DEBUG may be used to browse through the executable file to
determine the starting locations of code and data to develop the
sequential instruction file. It is important to accurately
specify these locations for an accurate reference tabel and
minimum touching up of the ASM output text.

The number of references within the file determines the amount
of memory required since a reference tabel is built in memory
during the first pass. Disassembly is done from disk and only
one file sector is in memory at any given time. Therefore memory
size does not limit the size of the file to be disassembled. 48K
bytes of memory will be enough for most programs but a few will
need 64K or 128K. One diskette drive is sufficient but two is
more convenient.


* STARTING ASMGEN *

There are two ways to work with ASMGEN: either by using the
command menu or by calling ASMGEN with parameters. Following are
the descriptions of both options.

* USING THE ASMGEN MENU *

The program is invoked by typing: ASMGEN

You are then prompted for a file specification. Respond with the
name of the executable file from which you wish to generate the
assembly code. The executable file will normally have an
extension of .EXE or .COM. ASMGEN will check this file spec for
validity and then respond with a prompt that includes a summary
of the command letters indicating that you may give it a
command. The executable file contents are not checked for valid
code and ASMGEN will try to dis-assemble text or compressed
BASIC files and produce unintelligible assembly code.

The commands are:

X filespecThis file spec replaces any previous executable
file spec. The usual file extension is .COM
or .EXE

EXAMPLE: X DATE.COM


A The executable file is disassembled and the assem-
bly code is routed to the specified file. The
usual file extension is .ASM. If the filespec is
omitted, the output will default to the console.

EXAMPLE: A DATE.ASM

R The reference table is sent to the file specified.
The usual file extension is .TBL. If the filespec
is omitted, the output will default to the console.

EXAMPLE: R DATE.TBL

QThe program is terminated and control returned to
DOS.


Each time a command has been executed, ASMGEN waits with a one
line prompt for the next command.

X , A , R or Q ?

The default filespec for each command is shown in brackets.
Enter the next command of your choice as described above.


* USING ASMGEN WITH PARAMETER CALLS *

Up to three file specifications may be included when ASMGEN is
first called from DOS. The executable file's name is given
first, followed by specifications for the assembly and reference
table files.

EXAMPLE: ASMGEN DATE.COM, DATE.ASM, DATE.TBL

If a semicolon follows the last filespec, ASMGEN will exit to
DOS when the command has been executed. If no semicolon is
entered, ASMGEN will display the menu options described above
and wait for further input after executing the command.

EXAMPLE: ASMGEN DATE.COM, DATE.ASM;

If the filespec for the .ASM file and/or .TBL file is omitted,
ASMGEN will generate first the .ASM file, then a .TBL file using
the filename of the first filespec.

**DATA RECORDS**:
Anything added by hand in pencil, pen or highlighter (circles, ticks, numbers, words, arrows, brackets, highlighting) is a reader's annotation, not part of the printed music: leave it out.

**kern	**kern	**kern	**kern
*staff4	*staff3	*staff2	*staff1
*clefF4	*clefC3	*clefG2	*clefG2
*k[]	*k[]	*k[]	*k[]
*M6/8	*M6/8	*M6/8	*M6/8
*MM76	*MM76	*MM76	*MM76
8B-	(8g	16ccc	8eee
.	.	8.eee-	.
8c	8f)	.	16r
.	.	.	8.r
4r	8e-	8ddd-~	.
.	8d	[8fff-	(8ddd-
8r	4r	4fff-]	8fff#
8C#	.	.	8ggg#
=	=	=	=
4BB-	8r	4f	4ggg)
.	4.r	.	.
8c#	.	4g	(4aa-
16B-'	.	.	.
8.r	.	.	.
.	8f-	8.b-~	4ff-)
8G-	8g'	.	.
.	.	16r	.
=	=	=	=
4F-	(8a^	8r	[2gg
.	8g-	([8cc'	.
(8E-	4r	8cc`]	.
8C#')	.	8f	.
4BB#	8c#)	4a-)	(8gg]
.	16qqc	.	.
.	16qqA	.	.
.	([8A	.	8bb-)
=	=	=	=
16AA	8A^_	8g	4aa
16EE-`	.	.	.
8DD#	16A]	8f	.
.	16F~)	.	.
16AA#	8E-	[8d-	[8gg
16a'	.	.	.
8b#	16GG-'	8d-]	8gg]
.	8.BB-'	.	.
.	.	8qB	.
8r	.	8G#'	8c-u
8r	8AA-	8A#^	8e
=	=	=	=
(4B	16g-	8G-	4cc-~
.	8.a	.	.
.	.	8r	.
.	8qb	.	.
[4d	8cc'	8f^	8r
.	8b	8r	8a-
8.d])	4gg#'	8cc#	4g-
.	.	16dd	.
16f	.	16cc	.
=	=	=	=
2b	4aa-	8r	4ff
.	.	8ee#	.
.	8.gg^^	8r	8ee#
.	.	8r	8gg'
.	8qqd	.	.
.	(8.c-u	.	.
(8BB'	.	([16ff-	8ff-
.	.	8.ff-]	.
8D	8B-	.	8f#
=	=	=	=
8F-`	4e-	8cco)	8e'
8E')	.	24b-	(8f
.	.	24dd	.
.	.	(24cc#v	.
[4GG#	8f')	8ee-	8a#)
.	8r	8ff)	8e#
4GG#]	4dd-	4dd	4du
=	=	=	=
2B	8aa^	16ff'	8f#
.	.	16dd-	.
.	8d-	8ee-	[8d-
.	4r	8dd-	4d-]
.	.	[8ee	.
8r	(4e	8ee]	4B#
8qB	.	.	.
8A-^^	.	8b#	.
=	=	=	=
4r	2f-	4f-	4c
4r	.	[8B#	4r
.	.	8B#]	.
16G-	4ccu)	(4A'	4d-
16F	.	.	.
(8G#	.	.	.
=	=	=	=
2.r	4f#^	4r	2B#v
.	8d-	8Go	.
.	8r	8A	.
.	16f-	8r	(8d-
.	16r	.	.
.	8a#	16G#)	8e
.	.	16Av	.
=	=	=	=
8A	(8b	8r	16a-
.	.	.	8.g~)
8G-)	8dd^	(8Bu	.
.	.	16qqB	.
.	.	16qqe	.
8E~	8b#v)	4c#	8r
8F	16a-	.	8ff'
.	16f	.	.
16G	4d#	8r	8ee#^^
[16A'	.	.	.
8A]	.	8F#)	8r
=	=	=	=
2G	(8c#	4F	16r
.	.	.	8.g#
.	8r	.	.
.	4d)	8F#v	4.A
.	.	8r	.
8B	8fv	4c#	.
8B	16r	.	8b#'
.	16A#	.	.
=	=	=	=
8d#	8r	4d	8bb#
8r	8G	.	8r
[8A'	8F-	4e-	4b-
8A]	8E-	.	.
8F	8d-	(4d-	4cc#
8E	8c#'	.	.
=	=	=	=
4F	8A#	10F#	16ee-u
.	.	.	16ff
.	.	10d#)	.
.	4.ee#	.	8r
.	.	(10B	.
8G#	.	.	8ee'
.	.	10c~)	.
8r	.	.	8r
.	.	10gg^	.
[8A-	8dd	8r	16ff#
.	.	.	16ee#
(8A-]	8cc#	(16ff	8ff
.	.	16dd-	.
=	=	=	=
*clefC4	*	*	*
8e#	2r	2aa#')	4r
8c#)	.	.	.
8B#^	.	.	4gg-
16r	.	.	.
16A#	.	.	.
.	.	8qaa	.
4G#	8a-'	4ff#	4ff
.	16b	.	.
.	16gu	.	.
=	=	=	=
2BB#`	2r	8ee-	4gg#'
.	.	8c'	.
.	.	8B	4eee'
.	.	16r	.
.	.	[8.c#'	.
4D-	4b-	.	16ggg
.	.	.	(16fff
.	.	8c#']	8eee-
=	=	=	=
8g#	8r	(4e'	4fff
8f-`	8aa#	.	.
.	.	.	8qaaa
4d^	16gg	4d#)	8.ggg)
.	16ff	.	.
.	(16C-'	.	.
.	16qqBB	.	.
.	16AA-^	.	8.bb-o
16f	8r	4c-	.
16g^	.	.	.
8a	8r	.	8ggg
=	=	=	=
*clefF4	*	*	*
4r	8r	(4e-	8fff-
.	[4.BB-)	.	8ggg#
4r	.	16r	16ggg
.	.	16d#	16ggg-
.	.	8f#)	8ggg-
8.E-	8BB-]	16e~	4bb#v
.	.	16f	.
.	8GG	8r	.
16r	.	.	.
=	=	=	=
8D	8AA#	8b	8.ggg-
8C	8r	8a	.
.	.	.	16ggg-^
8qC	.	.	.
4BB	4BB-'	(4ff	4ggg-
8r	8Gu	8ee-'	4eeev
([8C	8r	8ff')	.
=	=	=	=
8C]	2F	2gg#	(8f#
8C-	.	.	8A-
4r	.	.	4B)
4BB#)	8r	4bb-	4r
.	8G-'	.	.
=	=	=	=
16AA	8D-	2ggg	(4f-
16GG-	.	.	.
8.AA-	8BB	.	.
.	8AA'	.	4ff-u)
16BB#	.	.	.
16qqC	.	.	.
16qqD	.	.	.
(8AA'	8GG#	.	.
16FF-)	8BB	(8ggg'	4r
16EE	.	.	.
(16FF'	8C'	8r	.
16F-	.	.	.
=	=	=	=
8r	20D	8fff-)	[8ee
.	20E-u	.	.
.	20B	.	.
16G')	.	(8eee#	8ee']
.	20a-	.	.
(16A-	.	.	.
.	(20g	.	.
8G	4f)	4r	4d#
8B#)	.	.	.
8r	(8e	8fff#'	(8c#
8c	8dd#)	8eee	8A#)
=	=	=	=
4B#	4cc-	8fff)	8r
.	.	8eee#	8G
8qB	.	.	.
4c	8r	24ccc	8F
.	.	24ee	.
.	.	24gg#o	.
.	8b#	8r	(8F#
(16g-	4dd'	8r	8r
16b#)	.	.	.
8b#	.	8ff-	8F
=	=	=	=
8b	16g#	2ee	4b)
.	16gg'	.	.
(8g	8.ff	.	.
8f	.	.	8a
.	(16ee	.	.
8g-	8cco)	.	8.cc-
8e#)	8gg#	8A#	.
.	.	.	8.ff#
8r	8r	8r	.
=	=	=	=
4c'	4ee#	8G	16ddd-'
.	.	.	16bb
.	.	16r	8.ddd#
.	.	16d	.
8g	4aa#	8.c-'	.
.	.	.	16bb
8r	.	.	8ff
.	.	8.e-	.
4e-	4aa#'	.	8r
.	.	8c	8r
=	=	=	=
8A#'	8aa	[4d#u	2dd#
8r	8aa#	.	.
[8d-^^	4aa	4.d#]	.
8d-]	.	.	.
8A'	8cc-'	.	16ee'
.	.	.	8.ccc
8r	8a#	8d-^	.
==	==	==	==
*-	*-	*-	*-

**PROBLEMS**:
(1) In the ASMGEN instructions, how much memory is said to be enough for most programs?
(2) Continue the ASMGEN instructions, picking up after their final sentence.

**ANSWERS TO THE TASKS**:
(1) 48K bytes of memory.

(2)
EXAMPLE: ASMGEN DATE.COM,,; creates DATE.ASM and DATE.TBL and
exits to DOS.

If only the reference table is desired, the dummy name NUL
should be entered in place of an .ASM filespec


EXAMPLE: ASMGEN DATE.COM, NUL, DATE.TBL

If only one filespec is given when the program is called, the
reference table is built in memory and then the menu options are
displayed for further commands.

EXAMPLE: ASMGEN DATE.COM


* PROGRAM EXECUTION *

The disassembly is done in two passes through the scource file.
On pass #1, the reference table is built in memory and the
actual output is generated during pass #2. Once the reference
table is established, it remains in memory until an X or Q
command is issued, and subsequent A and R command executions
skip pass #1. This saves a lot of time when the executable file
is large.

Three contiguous data areas are built dynamically in memory
during pass #1. First is the compressed sequential instruction
list. Second is a list of pointers for .EXE files that point to
the locations of all relocatable variables in the program, also
arranged in numerical order. These are established before
reading any code. Third, the reference table is then built in a
higher area of memory as pass #1 progresses.

If all available memory in the program segment is filled before
the first two data areas are completed, ASMGEN will abort to the
command prompt. After the reference table is started, a shortage
of memory will produce the message "Reference Table Incomplete
Due to Insufficient Memory" and continue.

Ctrl-Break may be used at any time to interrupt a command in
progress.


* READING THE ASSEMBLY CODE FILE (.ASM) *

This file begins with a title taken from the executable file's
name and date followed by the current date (in brackets).

If not inhibited by the M switch in a .SEQ file (explained
later), the macro library will appear next in the file.

Next will be a .RADIX 16 pseudo-op which tells the macro
assembler that all numbers are in hexadecimal form.

Then comes a header that indicates a starting value for the code
segment, stack segment, instruction pointer and the stack
pointer. The stack pointer is usually set to FFFF for .COM files
but may be somewhat less depending on available memory. These
values are passed by the linker for .EXE files.

The first ASSUME statement might come next. There is one
generated for each segment that begins with code. All segment
registers are designated according to the current set of
ASSUMEs. They will sometimes be incorrect, so all ASSUME
statements should be checked prior to re-assembly.

The disassembled output follows, terminated by an END statement
and the execution address. An ORG psuedo-op is included if
required.

The text is compatible with the IBM Macro Assembler and the
format is the same except for RETurns. To avoid the need for
PROCedure titles, special mnemonics are provided for all RET
instructions. These are defined in the macro library at the
beginning of the file. Only macros that are needed for the
current file are produced. The optional embedded commands that
make up the reference table enhance the readability of the file.
For very large files, this is sometimes undesirable and a
separate reference table is best.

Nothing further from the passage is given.